> **INSTRUCTIONS TO FOLLOW**
Print exactly the lines below between the line holding "30-180秒 | 取决于视频时长和大小 |" and the line holding "AAC | 高质量音频 |", inclusive, and nothing more.

> **EXERCISE INPUT**
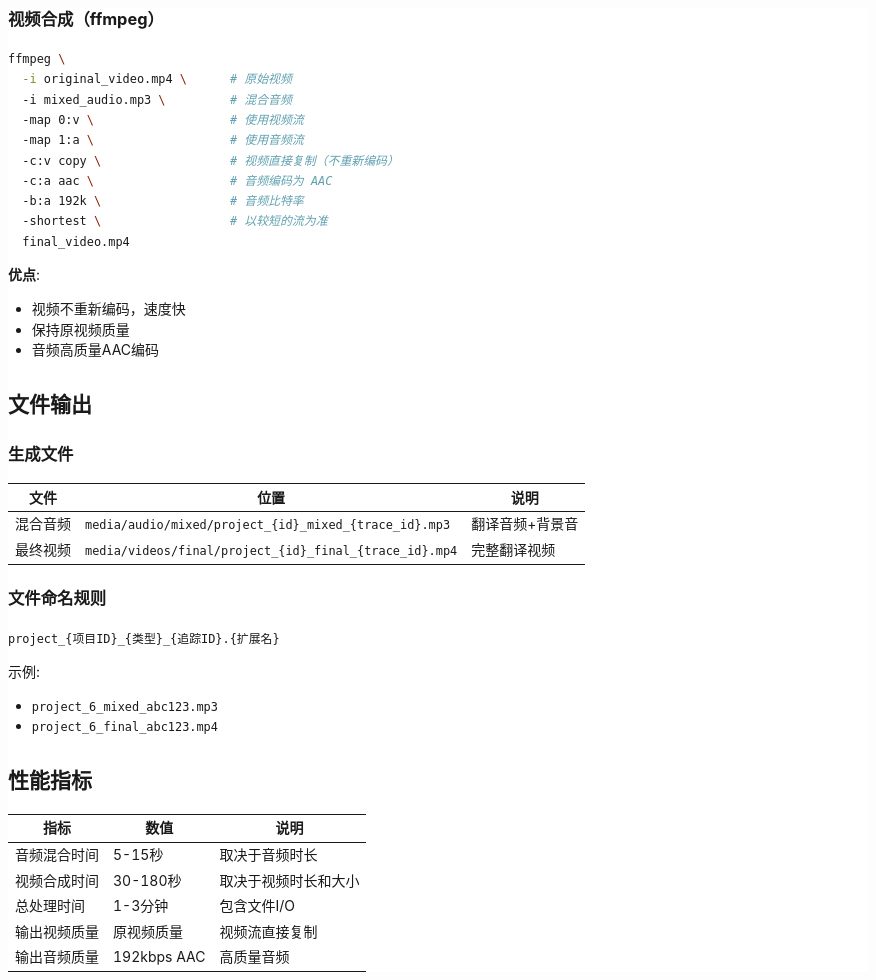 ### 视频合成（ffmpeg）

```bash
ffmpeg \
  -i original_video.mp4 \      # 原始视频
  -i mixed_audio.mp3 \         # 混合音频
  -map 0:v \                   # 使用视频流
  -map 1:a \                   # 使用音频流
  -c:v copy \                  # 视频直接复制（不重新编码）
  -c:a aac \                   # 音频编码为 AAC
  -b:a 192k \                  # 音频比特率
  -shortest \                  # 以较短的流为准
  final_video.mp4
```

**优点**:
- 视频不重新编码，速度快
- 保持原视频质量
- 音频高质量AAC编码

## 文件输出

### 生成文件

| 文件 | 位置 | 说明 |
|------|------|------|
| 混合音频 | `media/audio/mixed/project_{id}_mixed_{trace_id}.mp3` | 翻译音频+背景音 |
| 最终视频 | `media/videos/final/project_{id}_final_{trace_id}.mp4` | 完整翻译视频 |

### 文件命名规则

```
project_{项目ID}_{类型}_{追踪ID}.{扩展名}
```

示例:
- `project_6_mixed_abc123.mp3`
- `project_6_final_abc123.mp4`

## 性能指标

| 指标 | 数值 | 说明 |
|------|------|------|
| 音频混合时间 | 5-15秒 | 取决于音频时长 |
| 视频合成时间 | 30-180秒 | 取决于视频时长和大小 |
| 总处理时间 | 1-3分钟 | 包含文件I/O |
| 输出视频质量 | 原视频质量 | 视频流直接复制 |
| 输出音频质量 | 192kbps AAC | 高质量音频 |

...

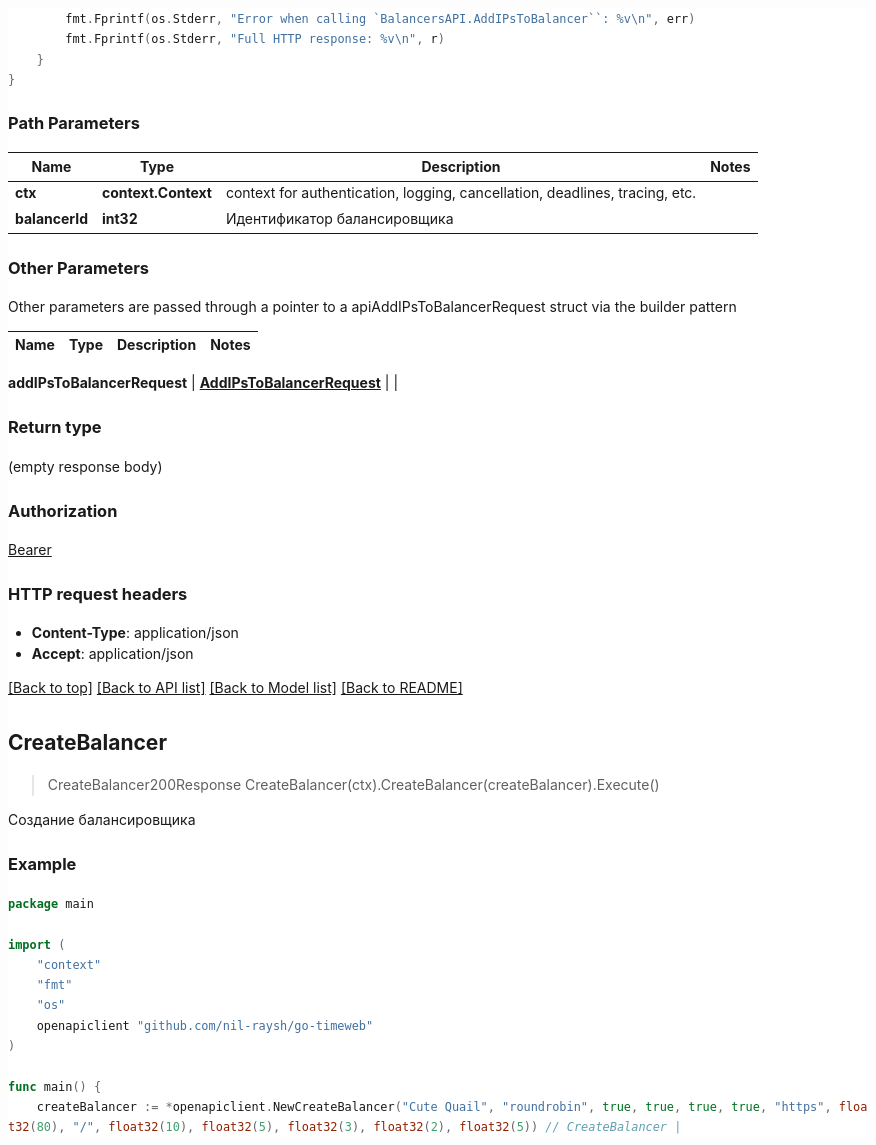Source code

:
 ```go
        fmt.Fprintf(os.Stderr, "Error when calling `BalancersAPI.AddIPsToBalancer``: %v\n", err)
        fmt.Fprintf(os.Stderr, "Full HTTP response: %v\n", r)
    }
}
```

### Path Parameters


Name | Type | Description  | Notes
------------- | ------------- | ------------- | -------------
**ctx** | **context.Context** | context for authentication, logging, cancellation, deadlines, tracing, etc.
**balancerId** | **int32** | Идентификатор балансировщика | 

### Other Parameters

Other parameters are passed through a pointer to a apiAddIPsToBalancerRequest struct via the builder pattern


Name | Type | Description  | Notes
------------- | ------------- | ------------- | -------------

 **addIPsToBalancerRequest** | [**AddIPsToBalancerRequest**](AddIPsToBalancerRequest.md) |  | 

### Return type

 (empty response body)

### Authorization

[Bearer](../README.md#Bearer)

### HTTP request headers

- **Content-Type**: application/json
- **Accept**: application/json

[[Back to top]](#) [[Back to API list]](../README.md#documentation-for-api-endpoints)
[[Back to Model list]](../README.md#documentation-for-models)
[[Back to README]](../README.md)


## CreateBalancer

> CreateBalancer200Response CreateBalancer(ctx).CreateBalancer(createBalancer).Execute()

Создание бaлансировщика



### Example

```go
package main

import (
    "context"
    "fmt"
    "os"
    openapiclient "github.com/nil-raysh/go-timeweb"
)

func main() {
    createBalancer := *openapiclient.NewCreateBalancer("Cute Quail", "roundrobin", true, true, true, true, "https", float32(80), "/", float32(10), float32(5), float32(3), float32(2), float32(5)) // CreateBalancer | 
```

...

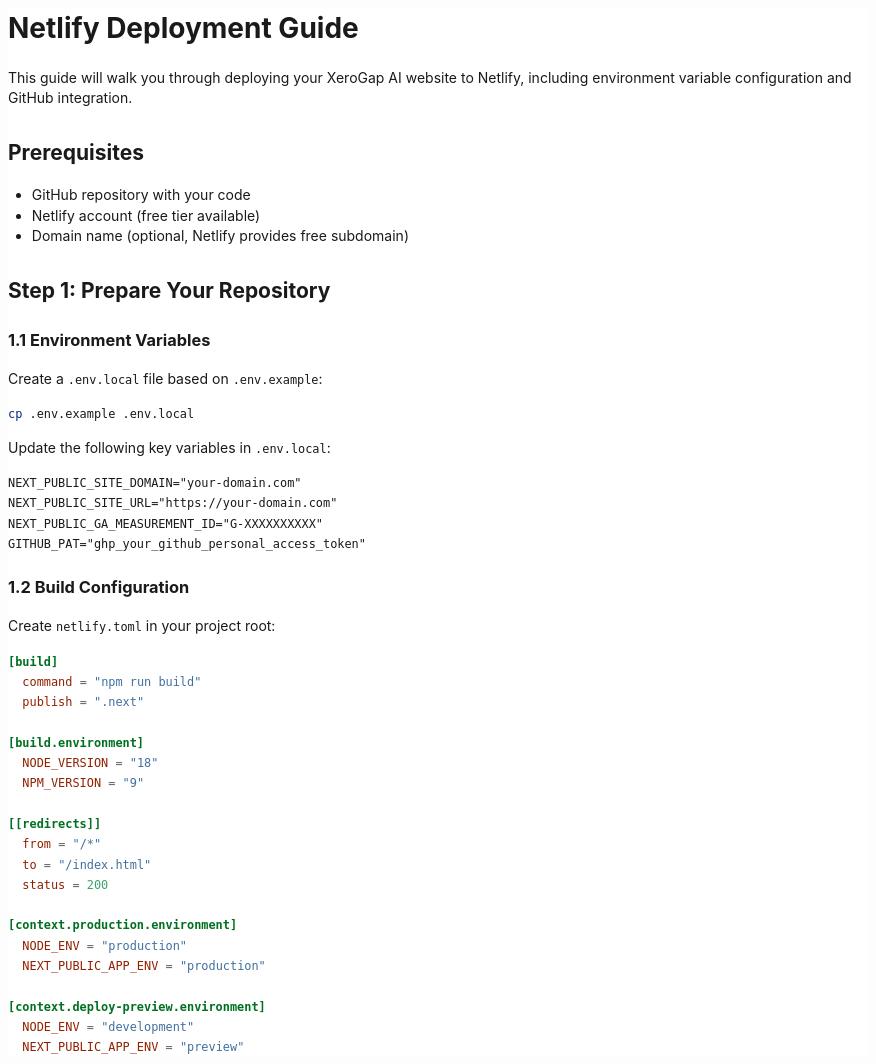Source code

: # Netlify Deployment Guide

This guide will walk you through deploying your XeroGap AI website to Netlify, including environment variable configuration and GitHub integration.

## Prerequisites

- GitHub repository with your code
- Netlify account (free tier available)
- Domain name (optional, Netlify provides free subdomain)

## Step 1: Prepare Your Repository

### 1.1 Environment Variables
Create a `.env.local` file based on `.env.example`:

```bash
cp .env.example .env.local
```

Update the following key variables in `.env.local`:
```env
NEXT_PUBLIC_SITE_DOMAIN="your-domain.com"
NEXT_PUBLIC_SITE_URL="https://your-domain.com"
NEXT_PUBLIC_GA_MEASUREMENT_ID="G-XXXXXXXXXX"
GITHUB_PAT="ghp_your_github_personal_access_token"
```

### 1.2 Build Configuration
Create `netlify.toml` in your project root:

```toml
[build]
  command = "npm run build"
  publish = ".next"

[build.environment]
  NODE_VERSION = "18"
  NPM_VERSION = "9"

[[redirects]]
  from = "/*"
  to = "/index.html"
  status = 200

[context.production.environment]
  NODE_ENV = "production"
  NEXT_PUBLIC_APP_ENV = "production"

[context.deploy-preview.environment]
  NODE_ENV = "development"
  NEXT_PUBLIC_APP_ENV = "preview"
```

> **RESULT OF THIS EXERCISE**
| 视频合成时间 | 30-180秒 | 取决于视频时长和大小 |
| 总处理时间 | 1-3分钟 | 包含文件I/O |
| 输出视频质量 | 原视频质量 | 视频流直接复制 |
| 输出音频质量 | 192kbps AAC | 高质量音频 |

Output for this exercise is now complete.